British Columbia is expecting to save nearly $100-million over the next three years by becoming the first province in Canada to force patients to switch from publicly funded – and expensive – drugs for diabetes, rheumatoid arthritis and Crohn’s disease to cheaper versions called biosimilars.
Biosimilars are near-copies of biologics, a category of drugs that, unlike conventional pills, are manufactured from living organisms and usually delivered by injection or IV infusion.
Biologics also tend to have high prices: Three of the top-five prescription drugs in terms of public spending in B.C. are biologics.
“Biologic drugs continue to be a growing pressure for public drug plans," B.C. Health Minister Adrian Dix said as he unveiled his government’s new biosimilar policy on Monday. "If we continue to spend more and more of our finite health dollars on biologics, it restricts our ability to provide coverage for existing drugs ... not to mention hindering our ability to list any new drugs.”
As patents have expired on blockbuster biologics such as Remicade (also known as infliximab) and Enbrel (also known as etanercept), many European countries have tweaked their public drug-insurance programs to cover primarily less-expensive biosimilars, saving hundreds of millions of dollars.
But Canada, with its fractured public-private system for covering prescription drugs, has hesitated to promote biosimilars in the same way – in part because of opposition from some patient advocacy groups and pharmaceutical companies, including Remicade-maker Janssen, that say patient choice should be paramount.
A Globe and Mail investigation last year found that Janssen, a unit of the pharmaceutical giant Johnson & Johnson, deployed sophisticated tactics designed to disparage biosimilars and thwart their uptake in Canada.
In the fourth quarter of last year, only 8 per cent of the infliximab sold in Canada was a biosimilar, compared with 98 per cent in Norway, 92 per cent in the United Kingdom, 78 per cent in Sweden and 60 per cent in France, according to the federal drug-pricing regulator.
Under B.C.’s new policy, most of the 5,100 patients who still receive public coverage for original Remicade and Enbrel – both of which treat rheumatoid arthritis and related diseases – will have six months to switch to a biosimilar. B.C. covers drugs for people on social assistance, and has an income-based plan for others. Only a small number of workplace insurance plans have required patients to switch.
About 18,000 diabetics on government-sponsored Lantus, a long-acting form of insulin, will have to switch to a biosimilar in the same time period, after which the original versions will no longer be publicly covered, although some exceptions will be allowed.
The 2,700 B.C. patients who take Remicade for Crohn’s disease or ulcerative colitis will have a few months longer to make the switch, Mr. Dix said.
The B.C. government estimates that transitioning patients off Remicade, Enbrel and Lantus will save $96.6-million over three years.

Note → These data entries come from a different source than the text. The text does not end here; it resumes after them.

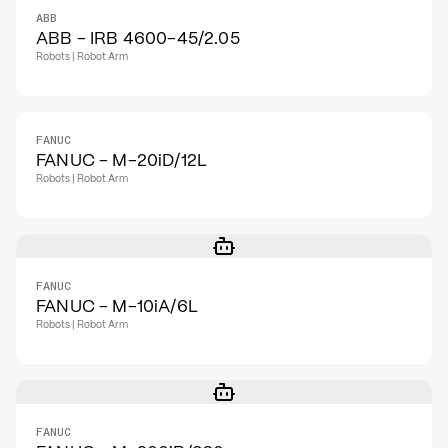
ABB
ABB - IRB 4600-45/2.05
Robots | Robot Arm
FANUC
FANUC - M-20iD/12L
Robots | Robot Arm
FANUC
FANUC - M-10iA/6L
Robots | Robot Arm
FANUC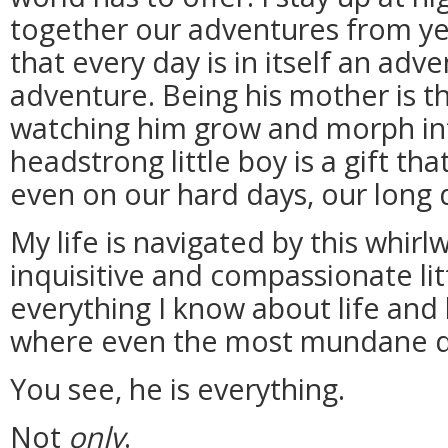
together our adventures from yea
that every day is in itself an adv
adventure. Being his mother is t
watching him grow and morph int
headstrong little boy is a gift th
even on our hard days, our long 
My life is navigated by this whirlw
inquisitive and compassionate li
everything I know about life and 
where even the most mundane da
You see, he is everything.
Not
only
.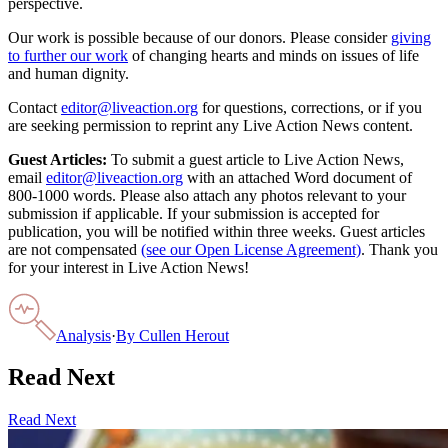
perspective.
Our work is possible because of our donors. Please consider
giving
to further our work
of changing hearts and minds on issues of life
and human dignity.
Contact
editor@liveaction.org
for questions, corrections, or if you
are seeking permission to reprint any Live Action News content.
Guest Articles:
To submit a guest article to Live Action News,
email
editor@liveaction.org
with an attached Word document of
800-1000 words. Please also attach any photos relevant to your
submission if applicable. If your submission is accepted for
publication, you will be notified within three weeks. Guest articles
are not compensated
(see our Open License Agreement)
. Thank you
for your interest in Live Action News!
Analysis
·
By
Cullen Herout
Read Next
Read Next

Mr. Dix announced the changes a few months after he himself voluntarily switched to a biosimilar version of insulin to treat his Type 1 diabetes.
“I have empathy for people in those circumstances,” Mr. Dix said, acknowledging that patients might be nervous about using a less-expensive version of their drug.

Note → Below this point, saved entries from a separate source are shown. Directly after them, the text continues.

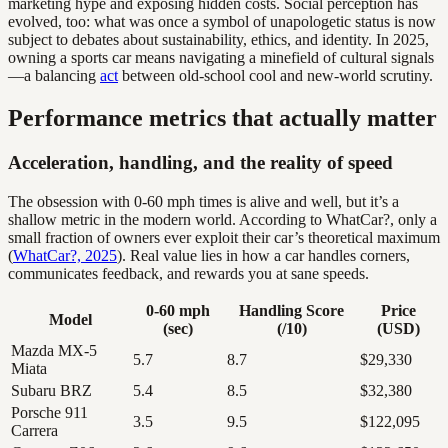
marketing hype and exposing hidden costs. Social perception has
evolved, too: what was once a symbol of unapologetic status is now
subject to debates about sustainability, ethics, and identity. In 2025,
owning a sports car means navigating a minefield of cultural signals
—a balancing
act
between old-school cool and new-world scrutiny.
Performance metrics that actually matter
Acceleration, handling, and the reality of speed
The obsession with 0-60 mph times is alive and well, but it’s a
shallow metric in the modern world. According to WhatCar?, only a
small fraction of owners ever exploit their car’s theoretical maximum
(
WhatCar?, 2025
). Real value lies in how a car handles corners,
communicates feedback, and rewards you at sane speeds.
0-60 mph
Handling Score
Price
Model
(sec)
(/10)
(USD)
Mazda MX-5
5.7
8.7
$29,330
Miata
Subaru BRZ
5.4
8.5
$32,380
Porsche 911
3.5
9.5
$122,095
Carrera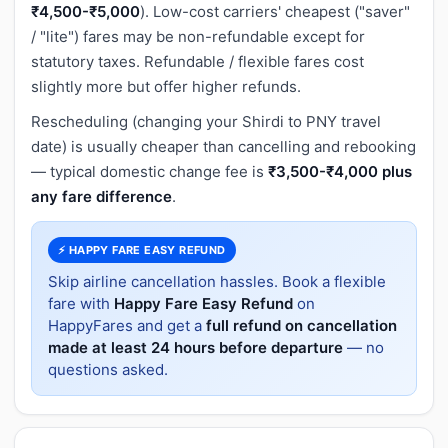
₹4,500-₹5,000
). Low-cost carriers' cheapest ("saver"
/ "lite") fares may be non-refundable except for
statutory taxes. Refundable / flexible fares cost
slightly more but offer higher refunds.
Rescheduling (changing your Shirdi to PNY travel
date) is usually cheaper than cancelling and rebooking
— typical domestic change fee is
₹3,500-₹4,000 plus
any fare difference
.
⚡ HAPPY FARE EASY REFUND
Skip airline cancellation hassles. Book a flexible
fare with
Happy Fare Easy Refund
on
HappyFares and get a
full refund on cancellation
made at least 24 hours before departure
— no
questions asked.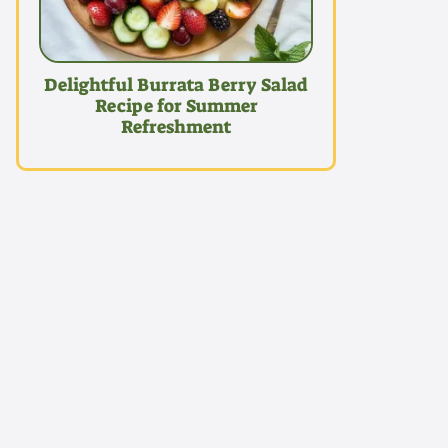
Delightful Burrata Berry Salad
Recipe for Summer
Refreshment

A Type 1 diabetic’s relationship with insulin is “fairly intimate,” he added. "It’s what keeps you alive."
But Mr. Dix said his transition to Basaglar, a biosimilar that costs 24 per cent less than Lantus, was seamless.

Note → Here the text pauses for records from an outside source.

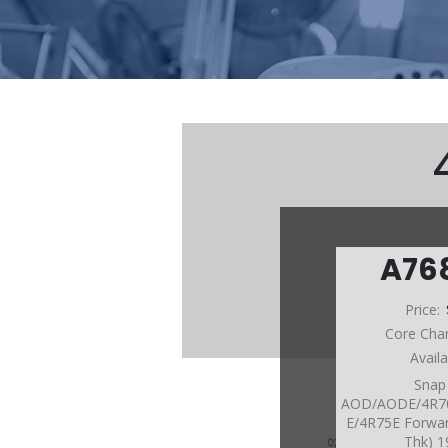
A76
Price:
Core Cha
Avail
Snap
AOD/AODE/4R7
E/4R75E Forwar
Thk) 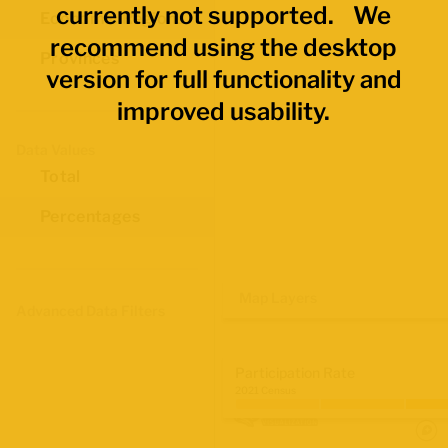
currently not supported. We
Economic Regions
recommend using the desktop
Provinces
version for full functionality and
improved usability.
Data Values
Total
Percentages
Map Layers
Advanced Data Filters
Participation Rate
2021 Census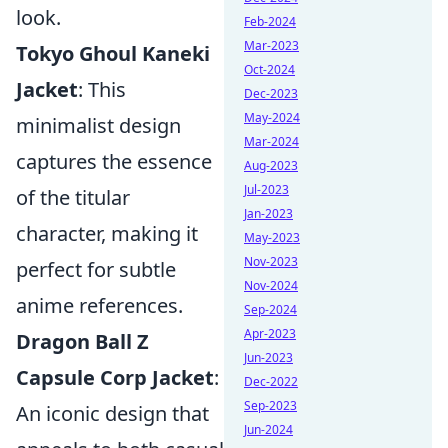
look.
Feb-2024
Mar-2023
Tokyo Ghoul Kaneki
Oct-2024
Jacket
: This
Dec-2023
May-2024
minimalist design
Mar-2024
captures the essence
Aug-2023
Jul-2023
of the titular
Jan-2023
character, making it
May-2023
Nov-2023
perfect for subtle
Nov-2024
anime references.
Sep-2024
Apr-2023
Dragon Ball Z
Jun-2023
Capsule Corp Jacket
:
Dec-2022
Sep-2023
An iconic design that
Jun-2024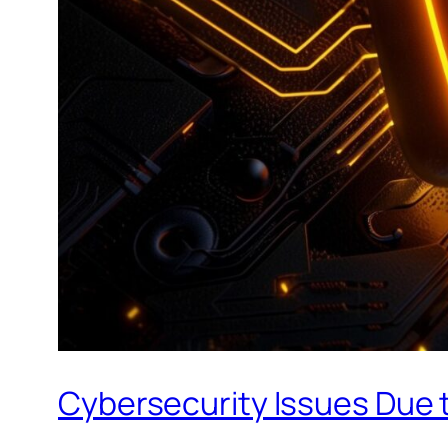
Cybersecurity Issues Due t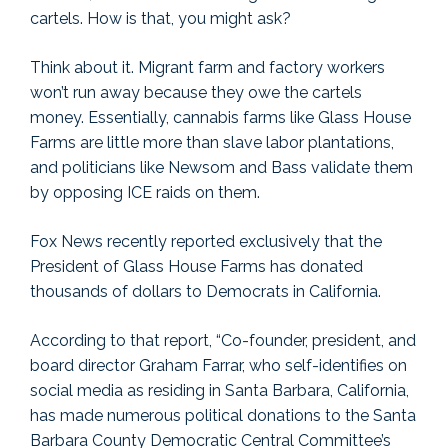
cartels. How is that, you might ask?
Think about it. Migrant farm and factory workers
won’t run away because they owe the cartels
money. Essentially, cannabis farms like Glass House
Farms are little more than slave labor plantations,
and politicians like Newsom and Bass validate them
by opposing ICE raids on them.
Fox News recently reported exclusively that the
President of Glass House Farms has donated
thousands of dollars to Democrats in California.
According to that report, “Co-founder, president, and
board director Graham Farrar, who self-identifies on
social media as residing in Santa Barbara, California,
has made numerous political donations to the Santa
Barbara County Democratic Central Committee’s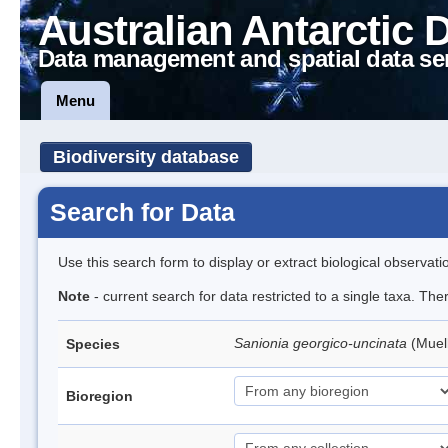
Australian Antarctic 
Data management and spatial data se
Menu
Biodiversity database
Search for Data
Use this search form to display or extract biological observati
Note
- current search for data restricted to a single taxa. Th
Sanionia georgico-uncinata
(Muel
Species
Bioregion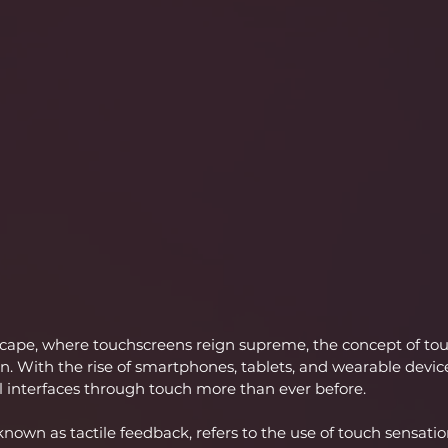
dscape, where touchscreens reign supreme, the concept of to
 With the rise of smartphones, tablets, and wearable devices
al interfaces through touch more than ever before.
nown as tactile feedback, refers to the use of touch sensatio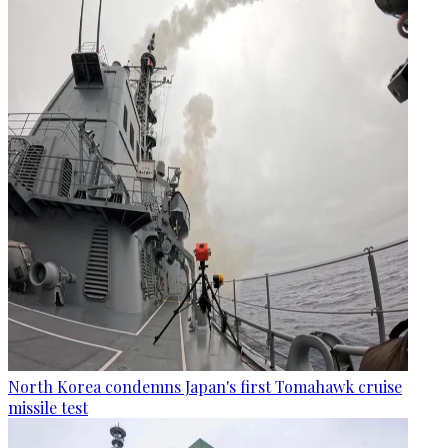
North Korea condemns Japan's first Tomahawk cruise
missile test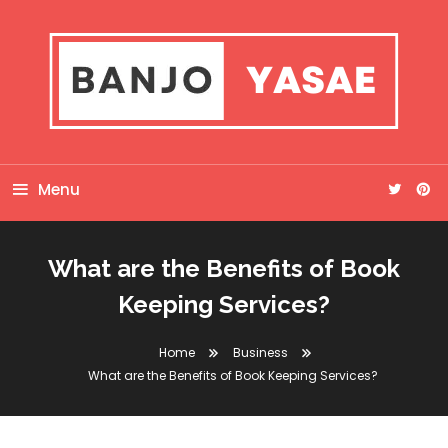
Skip
To
Content
Banjo Yasae
Menu
What are the Benefits of Book
Keeping Services?
Home
Business
What are the Benefits of Book Keeping Services?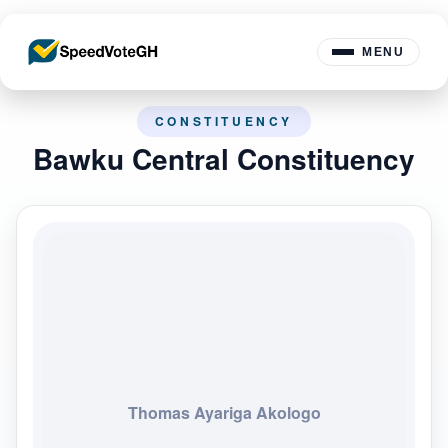
MENU
CONSTITUENCY
Bawku Central Constituency
Thomas Ayariga Akologo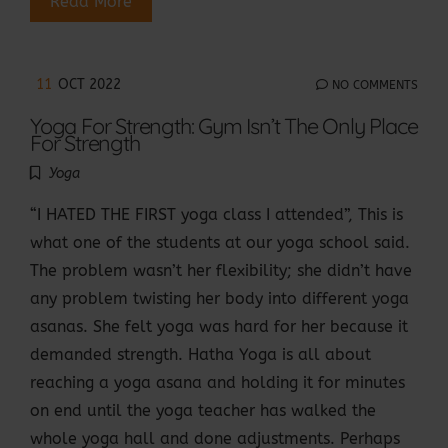
Read More
11
OCT 2022
NO COMMENTS
Yoga For Strength: Gym Isn’t The Only Place
For Strength
Yoga
“I HATED THE FIRST yoga class I attended”, This is
what one of the students at our yoga school said.
The problem wasn’t her flexibility; she didn’t have
any problem twisting her body into different yoga
asanas. She felt yoga was hard for her because it
demanded strength. Hatha Yoga is all about
reaching a yoga asana and holding it for minutes
on end until the yoga teacher has walked the
whole yoga hall and done adjustments. Perhaps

John Esdaile, a rheumatologist and the scientific director of Arthritis Research Canada, encouraged other provinces to follow B.C.
“Huge experience in Europe has shown no difference whatsoever in safety concerns or efficacy of the 28 biosimilars that are in use in Europe," Dr. Esdaile said.
Near copies of off-patent biologic drugs are called biosimilars – not biosames – because it is impossible to replicate perfectly drugs that are made from living organisms. Each batch differs in microscopic ways, even within the same brand.
Opponents of using public coverage policies to force patients to switch have expressed concerns that biosimilars might not work as well, although Health Canada has said well-controlled switches are safe and effective.
The patient group Crohn’s and Colitis Canada, which ran a “No Forced Switch” letter-writing campaign in 2016 and 2017, said that, in general, it supports governments finding ways to save money.
But the well-being of patients with incurable and often debilitating diseases should come first, said Mina Mawani, the group’s chief executive officer.
“Crohn’s and Colitis Canada believes that treatment decisions should be made in the best interest of the patient’s health,” Ms. Mawani said by e-mail.
Mr. Dix said the savings generated from B.C.'s new approach to biosimilars would be plowed back into the drug budget, allowing coverage of more prescription medications, including Jardiance for diabetes, and Taltz for psoriatic arthritis.
He said B.C.'s biosimilar plan provides a template for what the country could accomplish with a national pharmacare program.
A federal advisory council is expected to reveal its blueprint for pharmacare next month, but the idea faces many political hurdles, including a federal election this fall.
“When people talk about saving money through national systems, they’re talking about taking steps like this – practical steps that ensure patient safety and that broaden access,” Mr. Dix said.